◆ **Exercise prompt**
Output the material below as a JSON list of strings, with one string for each line and blank lines omitted.

Dataset entries:
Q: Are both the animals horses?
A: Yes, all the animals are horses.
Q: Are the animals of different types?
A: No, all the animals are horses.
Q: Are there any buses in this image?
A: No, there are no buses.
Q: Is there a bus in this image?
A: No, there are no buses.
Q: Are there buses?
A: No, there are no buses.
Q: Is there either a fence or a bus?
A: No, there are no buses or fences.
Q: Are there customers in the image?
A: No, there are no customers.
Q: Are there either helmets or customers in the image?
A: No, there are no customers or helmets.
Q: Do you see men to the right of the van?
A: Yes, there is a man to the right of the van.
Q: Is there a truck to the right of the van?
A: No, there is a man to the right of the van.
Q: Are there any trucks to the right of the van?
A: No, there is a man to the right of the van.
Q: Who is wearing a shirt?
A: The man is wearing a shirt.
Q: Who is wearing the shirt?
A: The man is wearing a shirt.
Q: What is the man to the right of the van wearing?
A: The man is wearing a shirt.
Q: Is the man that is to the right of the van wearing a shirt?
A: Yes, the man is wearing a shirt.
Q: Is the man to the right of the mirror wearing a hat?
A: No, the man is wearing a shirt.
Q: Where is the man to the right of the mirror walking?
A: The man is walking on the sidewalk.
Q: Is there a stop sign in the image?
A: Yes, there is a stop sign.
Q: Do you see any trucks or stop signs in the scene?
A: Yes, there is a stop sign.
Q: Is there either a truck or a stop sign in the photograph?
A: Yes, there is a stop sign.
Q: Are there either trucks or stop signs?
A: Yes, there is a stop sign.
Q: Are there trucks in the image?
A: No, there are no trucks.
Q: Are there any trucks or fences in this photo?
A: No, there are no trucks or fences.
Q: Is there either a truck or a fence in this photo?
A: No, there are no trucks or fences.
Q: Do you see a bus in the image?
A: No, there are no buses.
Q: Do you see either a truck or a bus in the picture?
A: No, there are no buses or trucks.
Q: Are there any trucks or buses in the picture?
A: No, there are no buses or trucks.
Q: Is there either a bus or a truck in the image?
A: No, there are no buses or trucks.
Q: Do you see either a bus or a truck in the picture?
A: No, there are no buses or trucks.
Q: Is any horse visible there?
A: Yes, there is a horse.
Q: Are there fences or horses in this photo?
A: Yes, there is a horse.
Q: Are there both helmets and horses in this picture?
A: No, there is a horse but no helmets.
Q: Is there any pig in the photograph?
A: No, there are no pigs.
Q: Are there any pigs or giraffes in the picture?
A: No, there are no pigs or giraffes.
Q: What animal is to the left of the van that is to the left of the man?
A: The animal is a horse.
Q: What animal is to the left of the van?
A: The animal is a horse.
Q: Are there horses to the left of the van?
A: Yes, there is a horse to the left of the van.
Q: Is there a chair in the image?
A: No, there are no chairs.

◆ **Response to this task**
[
  "Q: Are both the animals horses?",
  "A: Yes, all the animals are horses.",
  "Q: Are the animals of different types?",
  "A: No, all the animals are horses.",
  "Q: Are there any buses in this image?",
  "A: No, there are no buses.",
  "Q: Is there a bus in this image?",
  "A: No, there are no buses.",
  "Q: Are there buses?",
  "A: No, there are no buses.",
  "Q: Is there either a fence or a bus?",
  "A: No, there are no buses or fences.",
  "Q: Are there customers in the image?",
  "A: No, there are no customers.",
  "Q: Are there either helmets or customers in the image?",
  "A: No, there are no customers or helmets.",
  "Q: Do you see men to the right of the van?",
  "A: Yes, there is a man to the right of the van.",
  "Q: Is there a truck to the right of the van?",
  "A: No, there is a man to the right of the van.",
  "Q: Are there any trucks to the right of the van?",
  "A: No, there is a man to the right of the van.",
  "Q: Who is wearing a shirt?",
  "A: The man is wearing a shirt.",
  "Q: Who is wearing the shirt?",
  "A: The man is wearing a shirt.",
  "Q: What is the man to the right of the van wearing?",
  "A: The man is wearing a shirt.",
  "Q: Is the man that is to the right of the van wearing a shirt?",
  "A: Yes, the man is wearing a shirt.",
  "Q: Is the man to the right of the mirror wearing a hat?",
  "A: No, the man is wearing a shirt.",
  "Q: Where is the man to the right of the mirror walking?",
  "A: The man is walking on the sidewalk.",
  "Q: Is there a stop sign in the image?",
  "A: Yes, there is a stop sign.",
  "Q: Do you see any trucks or stop signs in the scene?",
  "A: Yes, there is a stop sign.",
  "Q: Is there either a truck or a stop sign in the photograph?",
  "A: Yes, there is a stop sign.",
  "Q: Are there either trucks or stop signs?",
  "A: Yes, there is a stop sign.",
  "Q: Are there trucks in the image?",
  "A: No, there are no trucks.",
  "Q: Are there any trucks or fences in this photo?",
  "A: No, there are no trucks or fences.",
  "Q: Is there either a truck or a fence in this photo?",
  "A: No, there are no trucks or fences.",
  "Q: Do you see a bus in the image?",
  "A: No, there are no buses.",
  "Q: Do you see either a truck or a bus in the picture?",
  "A: No, there are no buses or trucks.",
  "Q: Are there any trucks or buses in the picture?",
  "A: No, there are no buses or trucks.",
  "Q: Is there either a bus or a truck in the image?",
  "A: No, there are no buses or trucks.",
  "Q: Do you see either a bus or a truck in the picture?",
  "A: No, there are no buses or trucks.",
  "Q: Is any horse visible there?",
  "A: Yes, there is a horse.",
  "Q: Are there fences or horses in this photo?",
  "A: Yes, there is a horse.",
  "Q: Are there both helmets and horses in this picture?",
  "A: No, there is a horse but no helmets.",
  "Q: Is there any pig in the photograph?",
  "A: No, there are no pigs.",
  "Q: Are there any pigs or giraffes in the picture?",
  "A: No, there are no pigs or giraffes.",
  "Q: What animal is to the left of the van that is to the left of the man?",
  "A: The animal is a horse.",
  "Q: What animal is to the left of the van?",
  "A: The animal is a horse.",
  "Q: Are there horses to the left of the van?",
  "A: Yes, there is a horse to the left of the van.",
  "Q: Is there a chair in the image?",
  "A: No, there are no chairs."
]